The Stono Preserve's Changing Landscape

Exhibit Splash Image

The Landscape of Wealth

Entrance to Dixie Plantation, photograph by Morton Brailsford Paine, Hollywood, South Carolina, 1919, courtesy of the Charleston Museum Archives.

Entrance to Dixie Plantation, photograph by Morton Brailsford Paine, Hollywood, South Carolina, 1919, courtesy of the Charleston Museum Archives.

The antebellum Southern plantation is stereotypically depicted with a grand avenue of oaks, draped in Spanish moss, leading to a large manor-style house. While the overall wealth of antebellum planters in the Lowcountry and across the South varied greatly, certain landscape features were symbols of status and wealth in the region. Plantation acreage, the size and style of the plantation house, number and type of outbuildings, the number of slave houses, the presence of formal gardens, and an avenue of oaks all communicated levels of wealth. In addition to landscape features, other indicators of wealth and status are ascertained based on the number of properties and the number of people they owned – the same people whose forced labor produced their “landscape of wealth.”

Newly built twentieth-century house on Dixie Plantation, photograph by Morton Brailsford Paine, Hollywood, South Carolina, 1919, courtesy of the Charleston Museum Archives.

Newly built twentieth-century house on Dixie Plantation, photograph by Morton Brailsford Paine, Hollywood, South Carolina, 1919, courtesy of the Charleston Museum Archives.

Porch of newly built twentieth-century Dixie Plantation house, photograph by Morton Brailsford Paine, Hollywood, South Carolina, 1919, courtesy of the Charleston Museum Archives.

Porch of newly built twentieth-century Dixie Plantation house, photograph by Morton Brailsford Paine, Hollywood, South Carolina, 1919, courtesy of the Charleston Museum Archives.

Group hunting at Medway Plantation, circa 1930s, courtesy of the College of Charleston's Special Collections.

Group hunting at Medway Plantation, circa 1930s, courtesy of the College of Charleston Special Collections. A typical twentieth-century scene on plantations new owners converted to sporting and leisure vacation homes.

After the Civil War ended slavery, plantation owner’s wealth changed. With the freeing of four million enslaved peoples, slaveholders no longer owned individuals or their labor. Some plantation owners also lost their land or did not adjust to operating it without free labor. However, physical remnants of their wealth remained, or were added, to create a grander image than existed in the antebellum period. Through novels and films such as "Gone With the Wind,” these visual reminders were blended with fiction to create a twentieth-century revisionist memory of colonial and antebellum plantations.  These images were often more fiction than fact. The rise of history tourism in the early 1900s allowed Southern cities and towns to tell their mythical version of Southern history to tourists. The narrative decentered plantations as sites of labor, one of their primary purposes, and instead focused on opulent architecture, gardens, and the white people who lived in the big house. This fictionalized history served to divorce itself from the violent system of slavery that created whites’ antebellum wealth.

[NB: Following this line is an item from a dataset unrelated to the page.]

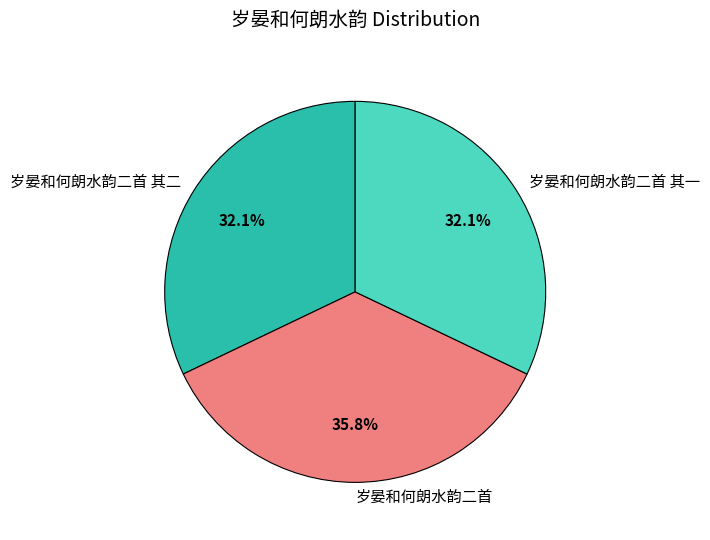

True or false: 岁晏和何朗水韵二首 其二 accounts for 32% of the total.

True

At the turn of the twentieth century, wealthy Northerners embraced this romantic, aristocratic notion of the Lowcountry by purchasing former plantations to serve as either their primary or vacation home. In the early 1900s, they were transforming plantations, sometimes in disrepair, into elite spaces for sporting and leisure. On many of these properties, Northerners constructed a grand manor house meant to recreate the romanticized antebellum plantation landscape. Boone Hall Plantation in Mount Pleasant, South Carolina is an excellent example of a 1930s house constructed to invoke the “grand” antebellum plantation house. The Southerner families who managed to keep their land and maintain a degree of their wealth, also altered their homes’ architecture. They transformed farm homes into homes with two-story columns and large porticos, erasing their image as part of the Lowcountry’s middle class of plantation owners and reconfiguring their image as part of the antebellum elite. Across the Lowcountry, including the Stono Preserve’s post-war ownership, symbols of wealth were curated and encouraged while signs and stories of enslavement faded into the background.

Horseback riding group at Medway Plantation, circa 1930s, courtesy of the College of Charleston's Special Collections.

Horseback riding group at Medway Plantation, circa 1930s, courtesy of the College of Charleston Special Collections. In addition to renovations and additions to former plantation properties in the Lowcountry, new twentieth-century owners regularly employed local African Americans to care for the property.